Services. Company shall perform the activities detailed in the description of services

attached hereto as Exhibit A (Description of Feasibility Services), which may be amended

in writing by the parties at any time (the “Feasibility Services”).

2. Company

Obligations; Contacts.

(a) Company

represents and warrants that each individual performing Feasibility Services hereunder is

an employee, consultant, or approved subcontractor of Company. Company (i) shall cause each

such employee, consultant or approved subcontractor performing under this Agreement to abide

by the applicable terms and conditions hereunder, and (ii) will be liable for the acts and

omissions of such employees, consultants, or approved subcontractor.

(b) Company

shall perform the Feasibility Services consistent with the state of current data quality

and integrity research principles, AI/ML best practices, and shall observe safe and diligent

handling procedures of Deliverables.

(c) Company’s

contact(s) with [***] is [***], email [***].com, or whomever [***] may designate in writing.

[***]’s contact(s) with Company is Vin Singh[***] or whomever Company may designate in writing.

3. Reports,

Deliverables.

(a) As

[***] may request, and as may be set forth in Exhibit A (Description of Feasibility

Services), Company shall keep [***] regularly advised on the progress of the Feasibility

Services in a format that is mutually agreed upon between the parties (collectively “Progress

Reports”).

(b) Company

shall deliver to [***] (i) Feasibility assessment of Dentate Gyrus for MDD samples as defined

in the Exhibit A; (ii) list of targets prioritized by Company (“Target List”),

(iii) unblinded networks with tractability assessments for [***] Preselected Targets (“Target

Network”), and Final Target with associated Target Network (collectively “Deliverables”

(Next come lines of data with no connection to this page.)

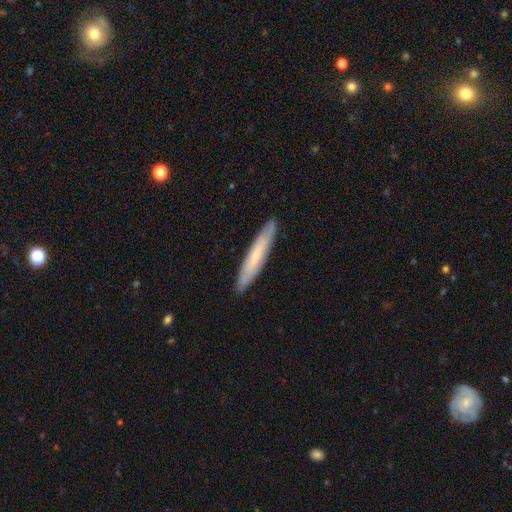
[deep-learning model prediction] smooth-or-featured: smooth: 54% | featured or disk: 40% | star or artifact: 6%
  how-rounded: cigar-shaped: 91% | in between: 8% | round: 1%
  merging: none: 88% | minor disturbance: 9% | major disturbance: 2% | merger: 1%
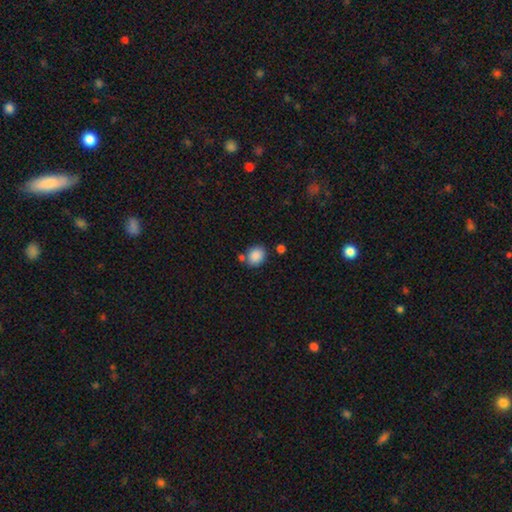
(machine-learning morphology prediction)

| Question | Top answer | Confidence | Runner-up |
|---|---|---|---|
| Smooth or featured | smooth | 87% | star or artifact (9%) |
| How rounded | round | 58% | in between (41%) |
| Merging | none | 69% | minor disturbance (14%) |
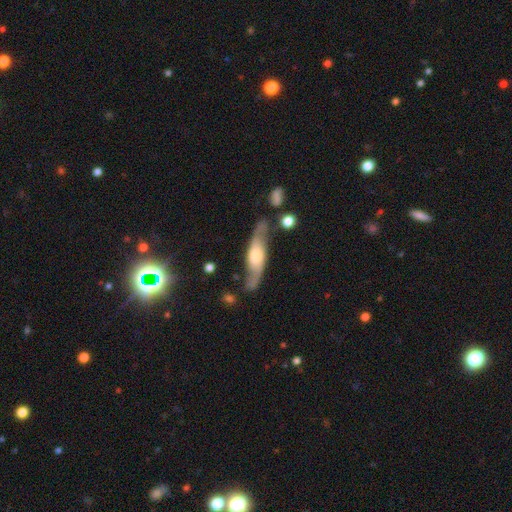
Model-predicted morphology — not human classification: Smooth or featured? Predicted: featured or disk (p=0.68). Edge-on disk? Predicted: yes (p=0.51). Merging? Predicted: none (p=0.71).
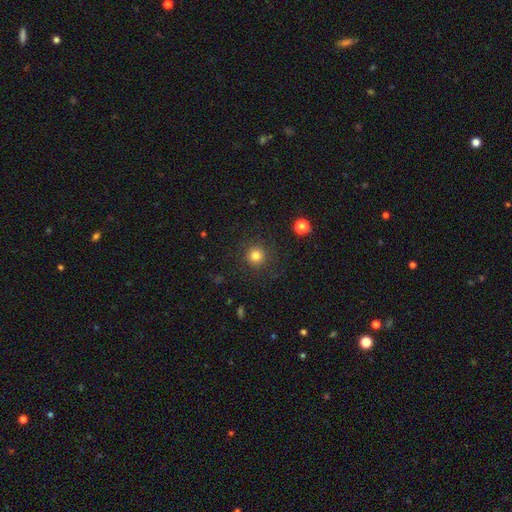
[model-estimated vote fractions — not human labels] smooth-or-featured: smooth: 81% | star or artifact: 13% | featured or disk: 6%
  how-rounded: round: 95% | in between: 4% | cigar-shaped: 1%
  merging: none: 88% | minor disturbance: 7% | major disturbance: 3% | merger: 1%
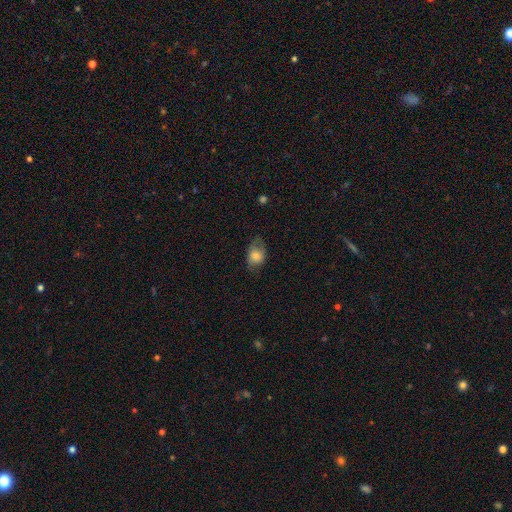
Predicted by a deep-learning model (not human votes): This is likely a smooth galaxy (69%). How rounded: likely in between (69%). Merging: possibly none (56%).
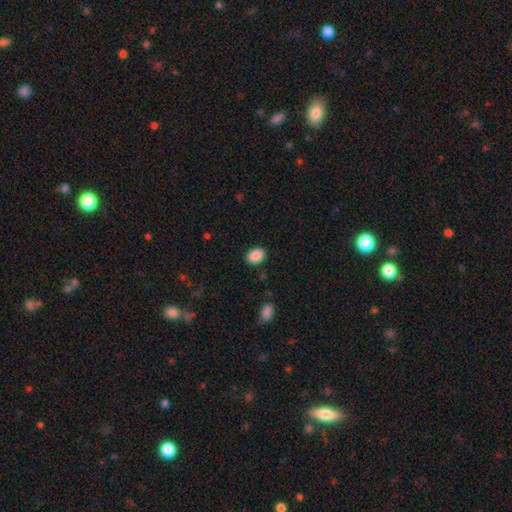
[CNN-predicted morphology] This appears to be a smooth galaxy with no disk features (89%) that is in between round and cigar-shaped (59%). Merging: none (88%).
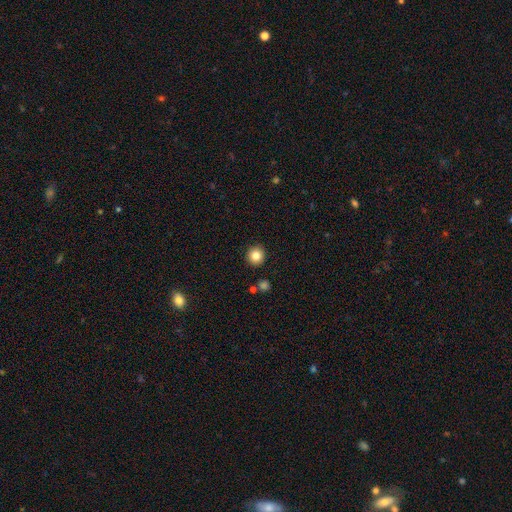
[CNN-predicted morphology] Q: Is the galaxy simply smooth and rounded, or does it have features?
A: smooth — 84%.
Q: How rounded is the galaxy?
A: round — 94%.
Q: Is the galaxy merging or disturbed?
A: none — 91%.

described in detail in Exhibit A) according to the process and details set forth in Section

10(c).

4. Compensation.

(a) In

consideration for Company’s performance of the Feasibility Services described in this

Agreement, [***] shall pay Company an amount not to exceed the amount set forth in Exhibit

A (Description of Feasibility Services). [***] shall pay Company within ninety (90) days

of [***]’s receipt and approval of an invoice. Unless otherwise set forth in Exhibit

A, all invoices must be submitted by Company within forty-five (45) days of performance

of the related Feasibility Services hereunder. In the event of termination of this Agreement

by [***] without cause, [***] shall pay Company for Feasibility Services performed and, as

applicable, expenses incurred through the date of termination in accordance with the budgeted

amounts set forth in Exhibit A and invoice approval terms of this Section 4.

(b) Company

understands that the terms and conditions of this Agreement, including, but not limited to,

the name or other information of Company and Company’s employees performing the Feasibility

Services, and the amount of any payment made hereunder, may be disclosed and made public

by [***] as required by law or regulation, industry code, or as agreed by the parties, including

those disclosures of transfers of value as between [***] and Company required for the purposes

of relevant transparency rules. Company hereby consents to the collection, processing, and

disclosure of Company’s employees’ personally identifiable information to the

extent required under any such law, regulation, or code. For the purposes of collection,

processing and disclosure, [***] may transfer such information outside the United States

and European Union. As reasonably requested by [***], Company agrees to cooperate in good

faith with [***] to promptly provide accurate and complete information in connection with

payments made to or by the Company in relation to this Agreement.

(c) The

final payment to be made under this Agreement may be accompanied by a financial reconciliation,

taking into account the payment to be made in accordance with this Section 4 and,

only after the performance of all Feasibility Services contemplated hereunder, the delivery

to [***] of all Reports described in Section 3 (Reports, Deliverables) of this Agreement

and the return of all items described in Section 8 (Confidential Information) of this

Agreement. If, at the time of such financial reconciliation, the total amount [***] has paid

is less than the amount to which Company is entitled hereunder, [***] shall pay the amount

due Company at such time. Any overpayment due [***] pursuant to this Agreement, as determined

at the time of final reconciliation, will be made payable to [***], within forty-five (45)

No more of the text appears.